▶ _What you are asked to do_: The whole listing below needs to be retyped without a single change.

▶ _Supplied information_:
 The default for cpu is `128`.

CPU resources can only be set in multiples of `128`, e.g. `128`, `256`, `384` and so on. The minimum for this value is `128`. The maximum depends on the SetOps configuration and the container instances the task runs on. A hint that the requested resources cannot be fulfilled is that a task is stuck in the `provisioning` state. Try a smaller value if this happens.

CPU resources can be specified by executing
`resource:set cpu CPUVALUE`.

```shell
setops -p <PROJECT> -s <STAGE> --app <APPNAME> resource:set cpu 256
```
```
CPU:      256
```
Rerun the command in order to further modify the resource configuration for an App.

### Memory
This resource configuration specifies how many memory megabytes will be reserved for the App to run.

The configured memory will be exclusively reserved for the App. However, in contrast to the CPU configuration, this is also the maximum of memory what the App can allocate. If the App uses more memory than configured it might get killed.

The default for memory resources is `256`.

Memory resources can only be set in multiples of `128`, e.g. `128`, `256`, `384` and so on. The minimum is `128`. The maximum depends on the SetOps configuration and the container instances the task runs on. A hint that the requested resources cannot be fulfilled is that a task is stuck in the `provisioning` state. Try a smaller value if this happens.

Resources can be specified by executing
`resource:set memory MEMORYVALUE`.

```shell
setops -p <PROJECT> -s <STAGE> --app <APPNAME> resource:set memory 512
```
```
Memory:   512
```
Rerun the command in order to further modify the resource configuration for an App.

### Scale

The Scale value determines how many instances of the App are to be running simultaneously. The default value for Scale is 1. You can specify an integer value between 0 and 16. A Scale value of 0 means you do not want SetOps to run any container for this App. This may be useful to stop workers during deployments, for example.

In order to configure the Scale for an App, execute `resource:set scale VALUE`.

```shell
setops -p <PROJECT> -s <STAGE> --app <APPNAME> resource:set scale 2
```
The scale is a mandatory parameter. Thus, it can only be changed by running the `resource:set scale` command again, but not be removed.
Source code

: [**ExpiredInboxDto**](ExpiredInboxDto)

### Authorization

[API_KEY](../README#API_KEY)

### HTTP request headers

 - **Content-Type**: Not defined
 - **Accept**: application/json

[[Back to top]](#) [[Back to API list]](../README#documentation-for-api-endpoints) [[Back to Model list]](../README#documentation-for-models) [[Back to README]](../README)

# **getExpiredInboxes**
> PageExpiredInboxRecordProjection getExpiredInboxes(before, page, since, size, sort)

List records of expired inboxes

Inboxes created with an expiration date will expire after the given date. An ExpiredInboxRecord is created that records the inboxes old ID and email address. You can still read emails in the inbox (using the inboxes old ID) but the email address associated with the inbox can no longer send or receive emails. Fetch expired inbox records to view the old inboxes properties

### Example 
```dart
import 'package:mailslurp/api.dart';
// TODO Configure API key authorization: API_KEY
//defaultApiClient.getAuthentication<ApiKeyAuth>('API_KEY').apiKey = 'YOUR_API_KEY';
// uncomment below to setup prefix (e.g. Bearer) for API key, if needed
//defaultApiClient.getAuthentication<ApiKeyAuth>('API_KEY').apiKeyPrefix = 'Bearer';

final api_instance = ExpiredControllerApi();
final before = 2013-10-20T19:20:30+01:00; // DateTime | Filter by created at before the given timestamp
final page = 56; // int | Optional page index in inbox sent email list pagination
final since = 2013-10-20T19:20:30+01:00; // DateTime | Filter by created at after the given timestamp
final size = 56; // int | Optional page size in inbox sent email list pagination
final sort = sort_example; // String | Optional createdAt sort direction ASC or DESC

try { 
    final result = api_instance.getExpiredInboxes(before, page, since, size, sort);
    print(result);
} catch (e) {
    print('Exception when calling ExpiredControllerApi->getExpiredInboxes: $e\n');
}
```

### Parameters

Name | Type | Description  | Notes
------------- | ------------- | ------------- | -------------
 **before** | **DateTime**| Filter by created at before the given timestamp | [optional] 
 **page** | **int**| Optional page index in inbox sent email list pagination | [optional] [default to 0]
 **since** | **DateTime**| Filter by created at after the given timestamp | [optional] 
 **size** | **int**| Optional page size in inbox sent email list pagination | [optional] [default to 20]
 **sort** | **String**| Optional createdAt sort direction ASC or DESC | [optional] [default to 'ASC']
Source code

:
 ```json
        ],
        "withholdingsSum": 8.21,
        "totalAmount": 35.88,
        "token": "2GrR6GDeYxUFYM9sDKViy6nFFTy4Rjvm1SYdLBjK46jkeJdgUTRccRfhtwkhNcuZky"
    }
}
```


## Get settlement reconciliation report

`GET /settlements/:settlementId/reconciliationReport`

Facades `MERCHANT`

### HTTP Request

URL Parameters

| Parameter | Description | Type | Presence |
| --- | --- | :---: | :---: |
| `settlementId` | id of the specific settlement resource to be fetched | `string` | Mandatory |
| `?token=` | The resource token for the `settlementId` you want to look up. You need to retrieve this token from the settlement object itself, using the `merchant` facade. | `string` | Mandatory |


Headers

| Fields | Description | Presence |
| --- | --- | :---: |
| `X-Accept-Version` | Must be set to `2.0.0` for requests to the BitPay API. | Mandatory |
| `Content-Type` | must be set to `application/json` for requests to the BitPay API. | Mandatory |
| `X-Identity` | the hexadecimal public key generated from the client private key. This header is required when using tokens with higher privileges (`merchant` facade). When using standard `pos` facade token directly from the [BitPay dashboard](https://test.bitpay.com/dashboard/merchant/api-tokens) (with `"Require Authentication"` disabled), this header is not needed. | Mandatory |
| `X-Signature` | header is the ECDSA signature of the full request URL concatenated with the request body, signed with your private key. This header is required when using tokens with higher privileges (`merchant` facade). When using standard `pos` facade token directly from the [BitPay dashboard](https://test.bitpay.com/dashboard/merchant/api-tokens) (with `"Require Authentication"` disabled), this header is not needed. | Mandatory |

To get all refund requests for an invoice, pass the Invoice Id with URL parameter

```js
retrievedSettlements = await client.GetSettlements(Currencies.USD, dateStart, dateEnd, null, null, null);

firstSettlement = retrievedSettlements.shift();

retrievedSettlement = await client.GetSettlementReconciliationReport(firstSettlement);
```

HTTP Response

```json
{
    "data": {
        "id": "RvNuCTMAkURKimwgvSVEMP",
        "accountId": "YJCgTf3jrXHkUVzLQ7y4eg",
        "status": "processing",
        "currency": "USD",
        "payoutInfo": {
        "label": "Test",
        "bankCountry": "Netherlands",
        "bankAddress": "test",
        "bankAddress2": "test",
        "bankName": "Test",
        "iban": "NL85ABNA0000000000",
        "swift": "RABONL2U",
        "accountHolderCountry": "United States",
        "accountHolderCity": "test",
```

▶ _Solution to this problem_:
 The default for cpu is `128`.

CPU resources can only be set in multiples of `128`, e.g. `128`, `256`, `384` and so on. The minimum for this value is `128`. The maximum depends on the SetOps configuration and the container instances the task runs on. A hint that the requested resources cannot be fulfilled is that a task is stuck in the `provisioning` state. Try a smaller value if this happens.

CPU resources can be specified by executing
`resource:set cpu CPUVALUE`.

```shell
setops -p <PROJECT> -s <STAGE> --app <APPNAME> resource:set cpu 256
```
```
CPU:      256
```
Rerun the command in order to further modify the resource configuration for an App.

### Memory
This resource configuration specifies how many memory megabytes will be reserved for the App to run.

The configured memory will be exclusively reserved for the App. However, in contrast to the CPU configuration, this is also the maximum of memory what the App can allocate. If the App uses more memory than configured it might get killed.

The default for memory resources is `256`.

Memory resources can only be set in multiples of `128`, e.g. `128`, `256`, `384` and so on. The minimum is `128`. The maximum depends on the SetOps configuration and the container instances the task runs on. A hint that the requested resources cannot be fulfilled is that a task is stuck in the `provisioning` state. Try a smaller value if this happens.

Resources can be specified by executing
`resource:set memory MEMORYVALUE`.

```shell
setops -p <PROJECT> -s <STAGE> --app <APPNAME> resource:set memory 512
```
```
Memory:   512
```
Rerun the command in order to further modify the resource configuration for an App.

### Scale

The Scale value determines how many instances of the App are to be running simultaneously. The default value for Scale is 1. You can specify an integer value between 0 and 16. A Scale value of 0 means you do not want SetOps to run any container for this App. This may be useful to stop workers during deployments, for example.

In order to configure the Scale for an App, execute `resource:set scale VALUE`.

```shell
setops -p <PROJECT> -s <STAGE> --app <APPNAME> resource:set scale 2
```
The scale is a mandatory parameter. Thus, it can only be changed by running the `resource:set scale` command again, but not be removed.
Source code

: [**ExpiredInboxDto**](ExpiredInboxDto)

### Authorization

[API_KEY](../README#API_KEY)

### HTTP request headers

 - **Content-Type**: Not defined
 - **Accept**: application/json

[[Back to top]](#) [[Back to API list]](../README#documentation-for-api-endpoints) [[Back to Model list]](../README#documentation-for-models) [[Back to README]](../README)

# **getExpiredInboxes**
> PageExpiredInboxRecordProjection getExpiredInboxes(before, page, since, size, sort)

List records of expired inboxes

Inboxes created with an expiration date will expire after the given date. An ExpiredInboxRecord is created that records the inboxes old ID and email address. You can still read emails in the inbox (using the inboxes old ID) but the email address associated with the inbox can no longer send or receive emails. Fetch expired inbox records to view the old inboxes properties

### Example 
```dart
import 'package:mailslurp/api.dart';
// TODO Configure API key authorization: API_KEY
//defaultApiClient.getAuthentication<ApiKeyAuth>('API_KEY').apiKey = 'YOUR_API_KEY';
// uncomment below to setup prefix (e.g. Bearer) for API key, if needed
//defaultApiClient.getAuthentication<ApiKeyAuth>('API_KEY').apiKeyPrefix = 'Bearer';

final api_instance = ExpiredControllerApi();
final before = 2013-10-20T19:20:30+01:00; // DateTime | Filter by created at before the given timestamp
final page = 56; // int | Optional page index in inbox sent email list pagination
final since = 2013-10-20T19:20:30+01:00; // DateTime | Filter by created at after the given timestamp
final size = 56; // int | Optional page size in inbox sent email list pagination
final sort = sort_example; // String | Optional createdAt sort direction ASC or DESC

try { 
    final result = api_instance.getExpiredInboxes(before, page, since, size, sort);
    print(result);
} catch (e) {
    print('Exception when calling ExpiredControllerApi->getExpiredInboxes: $e\n');
}
```

### Parameters

Name | Type | Description  | Notes
------------- | ------------- | ------------- | -------------
 **before** | **DateTime**| Filter by created at before the given timestamp | [optional] 
 **page** | **int**| Optional page index in inbox sent email list pagination | [optional] [default to 0]
 **since** | **DateTime**| Filter by created at after the given timestamp | [optional] 
 **size** | **int**| Optional page size in inbox sent email list pagination | [optional] [default to 20]
 **sort** | **String**| Optional createdAt sort direction ASC or DESC | [optional] [default to 'ASC']
Source code

:
 ```json
        ],
        "withholdingsSum": 8.21,
        "totalAmount": 35.88,
        "token": "2GrR6GDeYxUFYM9sDKViy6nFFTy4Rjvm1SYdLBjK46jkeJdgUTRccRfhtwkhNcuZky"
    }
}
```


## Get settlement reconciliation report

`GET /settlements/:settlementId/reconciliationReport`

Facades `MERCHANT`

### HTTP Request

URL Parameters

| Parameter | Description | Type | Presence |
| --- | --- | :---: | :---: |
| `settlementId` | id of the specific settlement resource to be fetched | `string` | Mandatory |
| `?token=` | The resource token for the `settlementId` you want to look up. You need to retrieve this token from the settlement object itself, using the `merchant` facade. | `string` | Mandatory |


Headers

| Fields | Description | Presence |
| --- | --- | :---: |
| `X-Accept-Version` | Must be set to `2.0.0` for requests to the BitPay API. | Mandatory |
| `Content-Type` | must be set to `application/json` for requests to the BitPay API. | Mandatory |
| `X-Identity` | the hexadecimal public key generated from the client private key. This header is required when using tokens with higher privileges (`merchant` facade). When using standard `pos` facade token directly from the [BitPay dashboard](https://test.bitpay.com/dashboard/merchant/api-tokens) (with `"Require Authentication"` disabled), this header is not needed. | Mandatory |
| `X-Signature` | header is the ECDSA signature of the full request URL concatenated with the request body, signed with your private key. This header is required when using tokens with higher privileges (`merchant` facade). When using standard `pos` facade token directly from the [BitPay dashboard](https://test.bitpay.com/dashboard/merchant/api-tokens) (with `"Require Authentication"` disabled), this header is not needed. | Mandatory |

To get all refund requests for an invoice, pass the Invoice Id with URL parameter

```js
retrievedSettlements = await client.GetSettlements(Currencies.USD, dateStart, dateEnd, null, null, null);

firstSettlement = retrievedSettlements.shift();

retrievedSettlement = await client.GetSettlementReconciliationReport(firstSettlement);
```

HTTP Response

```json
{
    "data": {
        "id": "RvNuCTMAkURKimwgvSVEMP",
        "accountId": "YJCgTf3jrXHkUVzLQ7y4eg",
        "status": "processing",
        "currency": "USD",
        "payoutInfo": {
        "label": "Test",
        "bankCountry": "Netherlands",
        "bankAddress": "test",
        "bankAddress2": "test",
        "bankName": "Test",
        "iban": "NL85ABNA0000000000",
        "swift": "RABONL2U",
        "accountHolderCountry": "United States",
        "accountHolderCity": "test",
```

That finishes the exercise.